● The problem:
Copy the items below with every "pie" replaced by "chart" and everything else unchanged, leaving out the pictures.

● Available data:
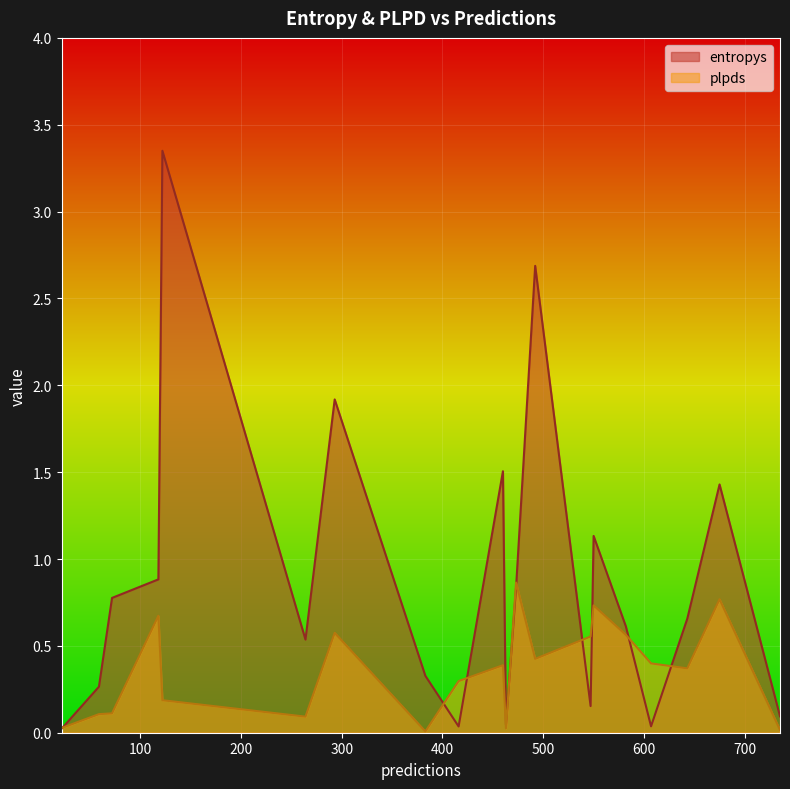

Rank the categories by plpds value from highest to lowest.

473, 675, 550, 118, 293, 582, 547, 492, 607, 460, 643, 416, 122, 72, 59, 264, 22, 463, 735, 383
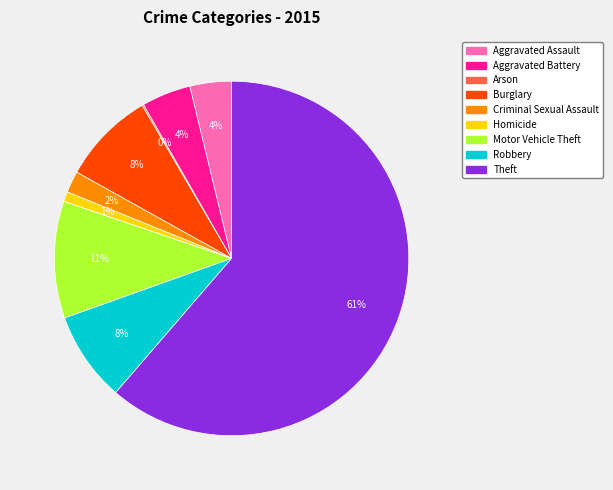

To the nearest percent, what percentage of the pie is Aggravated Assault?

4%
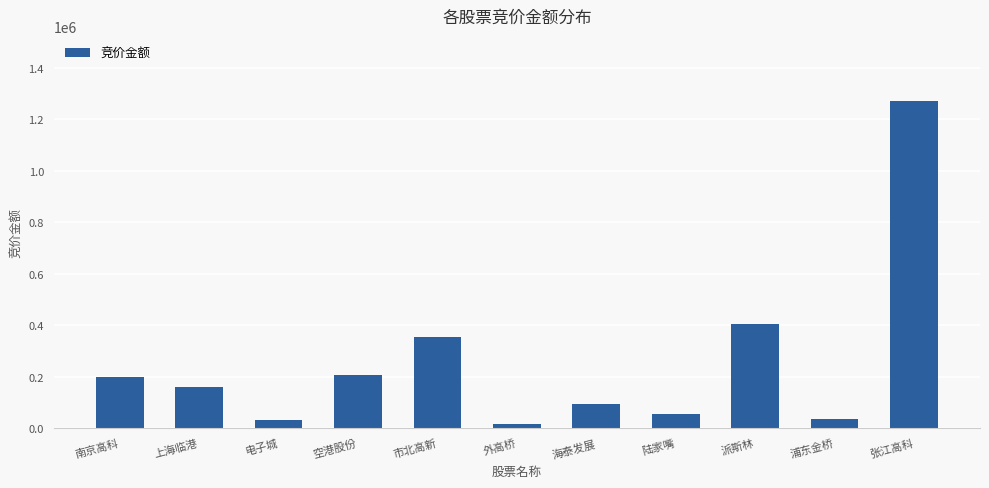

What is the difference between the values at 南京高科 and 派斯林?

205709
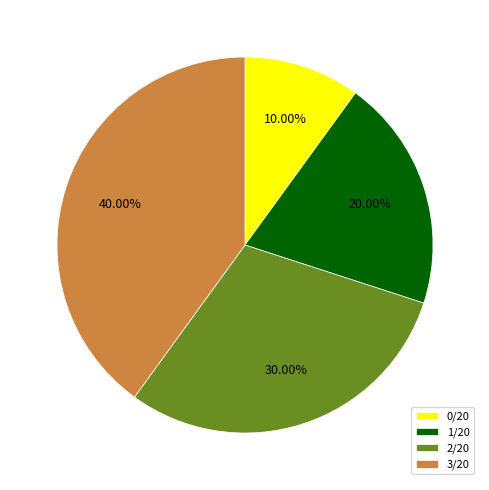

The 0/20 slice represents 3% of the pie. True or false?

False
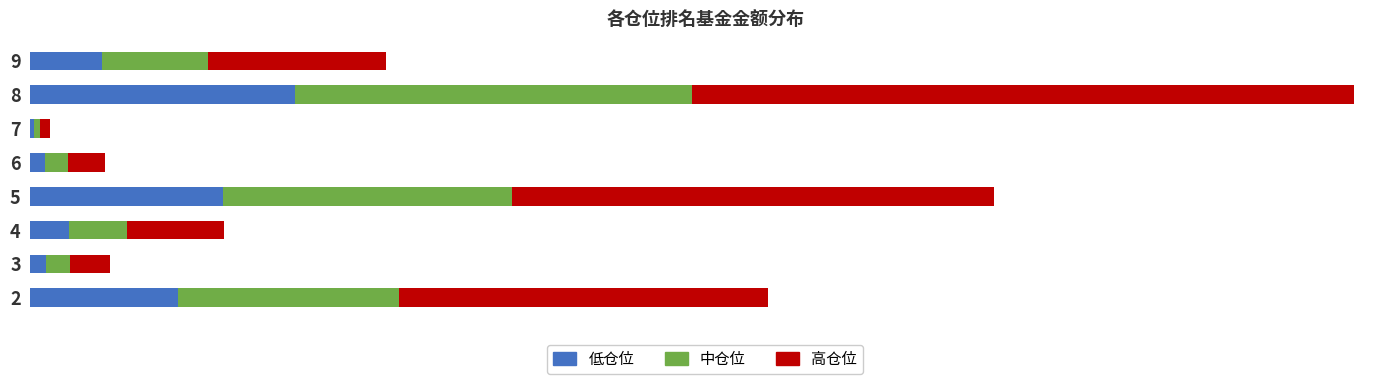

What is the value of the 低仓位 bar at the 2nd from the left?

0.6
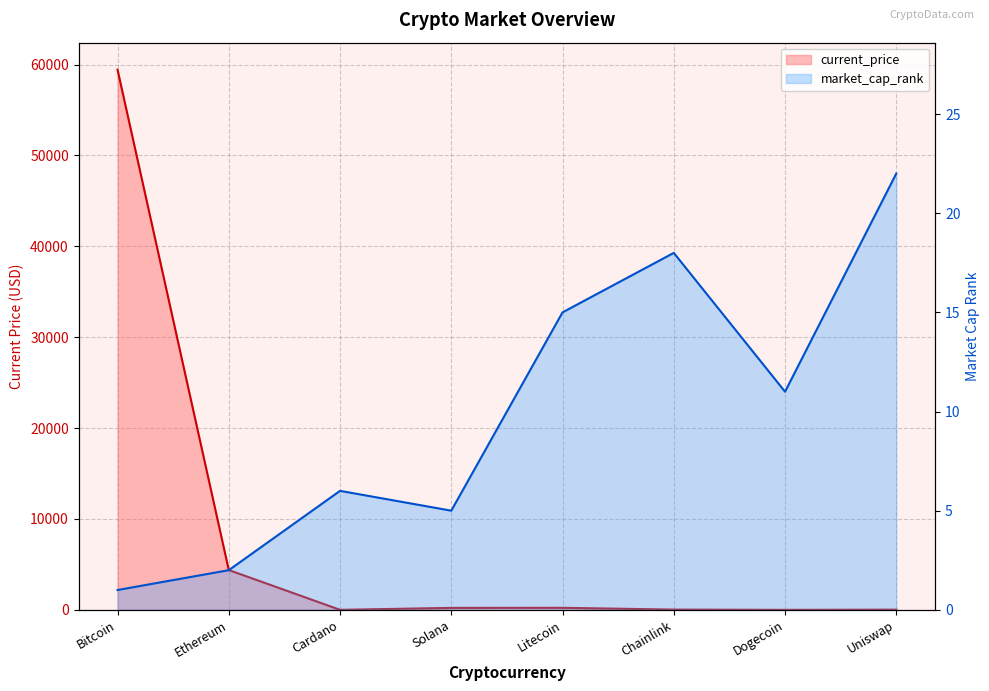

The value of current_price at Solana is 315.2. True or false?

False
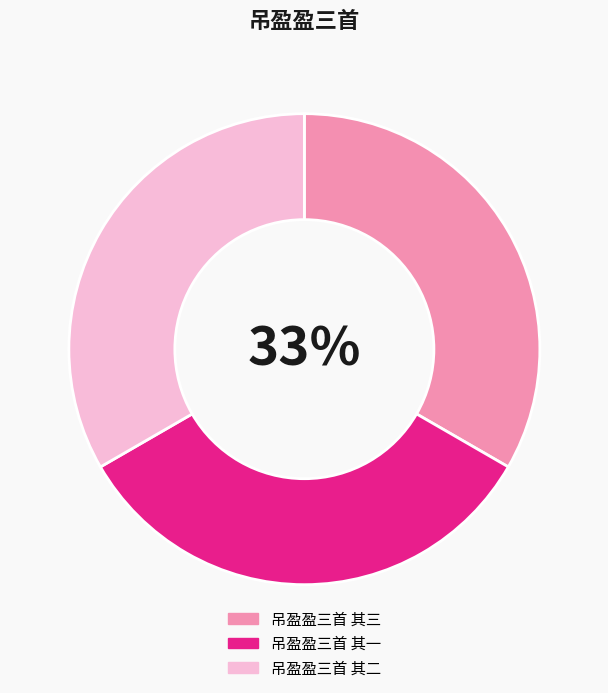

Do 吊盈盈三首 其二 and 吊盈盈三首 其一 together represent more than half of the pie?

Yes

● Task answer:
Rank the categories by plpds value from highest to lowest.

473, 675, 550, 118, 293, 582, 547, 492, 607, 460, 643, 416, 122, 72, 59, 264, 22, 463, 735, 383

To the nearest percent, what percentage of the chart is Aggravated Assault?

4%

What is the difference between the values at 南京高科 and 派斯林?

205709

The 0/20 slice represents 3% of the chart. True or false?

False

What is the value of the 低仓位 bar at the 2nd from the left?

0.6

The value of current_price at Solana is 315.2. True or false?

False

Do 吊盈盈三首 其二 and 吊盈盈三首 其一 together represent more than half of the chart?

Yes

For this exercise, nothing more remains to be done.